Hydrogen Electrolysis: I went from fairly skeptical to extremely bullish on hydrogen in the last 6 months. It is such an elegant solution to the seasonal energy storage issue and the most sensible way to decarbonize industrial uses that require high heat. I also like that it needs similar skills as oil and gas workers which makes retraining simpler. However, the efficiency when converting from electrons to hydrogen and back is not great and so extraordinarily cheap solar and wind are needed to make it price competitive with natural gas. We also need to balance placing these plants near electricity generation vs consumption, as you have a transport problem either way (transmission lines or gas pipelines!) and so site selection is really important.
Direct Air Capture: DAC is great! It's a great way to permanently sequester carbon and removes many of the nimby issues that are problems for other sequestering technologies. I believe we will get to 1.5-degree warming by the end of the century by deploying renewables and clever work with land management and materials science, but to get below that DAC at a massive scale is necessary. The problem is that it's wildly expensive, with a carbon ton sequestered via DAC 30-100 times the price of a forestry carbon ton. So we need to place DAC plants at sites near cheap electricity!
EV Charging Stations: Despite the nearly daily news about a cool new EV car or truck being released, I do not think people have really internalized how fast and disruptive the shift to EVs will be. 100s of millions of people will need to learn a new way of operating and recharging their vehicle and it will be a mess. Think mile-long queues for EV charging stations on the Friday before July 4th or extension cords strung across pavements from apartment windows. A Lot of EV charging stations are being sited in places that make sense for gas-powered cars, but make no sense for a world of +30% EV penetration!

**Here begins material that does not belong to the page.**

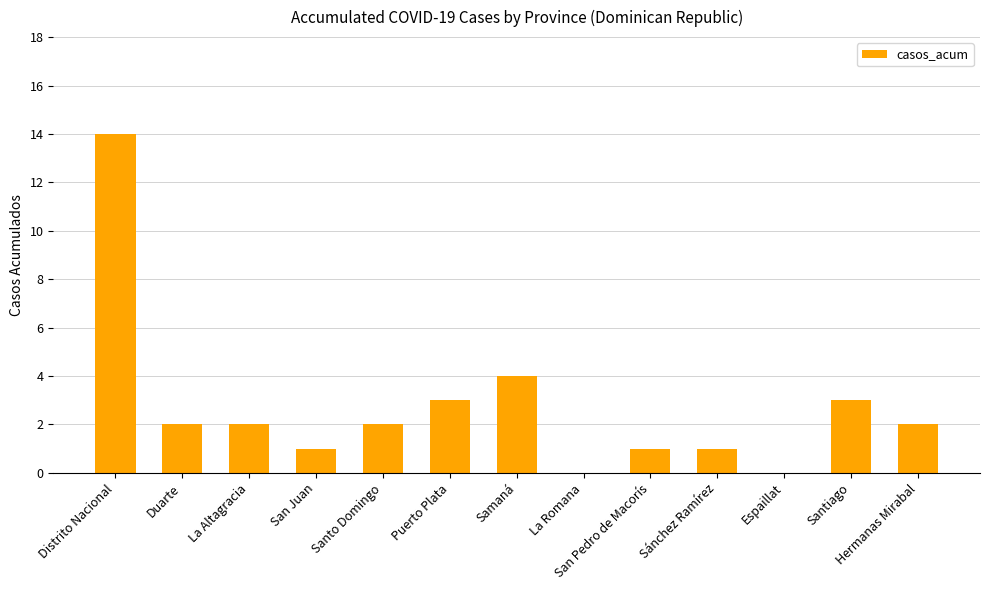

Which category has the highest value across all series?

Distrito Nacional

Vertical Farming: Vertical farming is far from the farming I was reared on in Ireland, but after speaking to a number of cool startups I have started to come around to it. I am somewhat skeptical whether it can scale to replace conventional row crop farming, however, it is an amazing way to get fresh vegetables produced en mass for cities. Growing plants with lights 24/7 is amazingly productive, but it is also dependent on cheap, ubiquitous energy. Stacking vertical farms at the optimum site for all day/night power consumption is an interesting data problem!
There are also some fascinating siting issues for new types of energy generation and storage:
Nuclear: I think getting some modular nuclear reactors up and running is an obvious and safe way to solve the base load problem, however regulation and NIMBYism are massive blockers. If their regulation piece can be solved, finding great modular nuclear sites will be a great business to be in.
Tailwinds and Headwinds
The renewable energy market is BOOMING. +$40 Billion in new capital will be spent in 2021, and that is going up each year. Add on the BBB bill that (fingers crossed) will go through congress this year, there is so much money flowing into the space its incredible and a real tailwind.
There are two big problems that are slowing things down. As mentioned, one issue is finding the best sites and the other is… A lack of people. From blue collar to white-collar roles, in the US we lack a couple of million people to plan and build all the projects we have funded. If some smart person wants to have a massive impact, there is a great edtech startup opportunity in clean energy!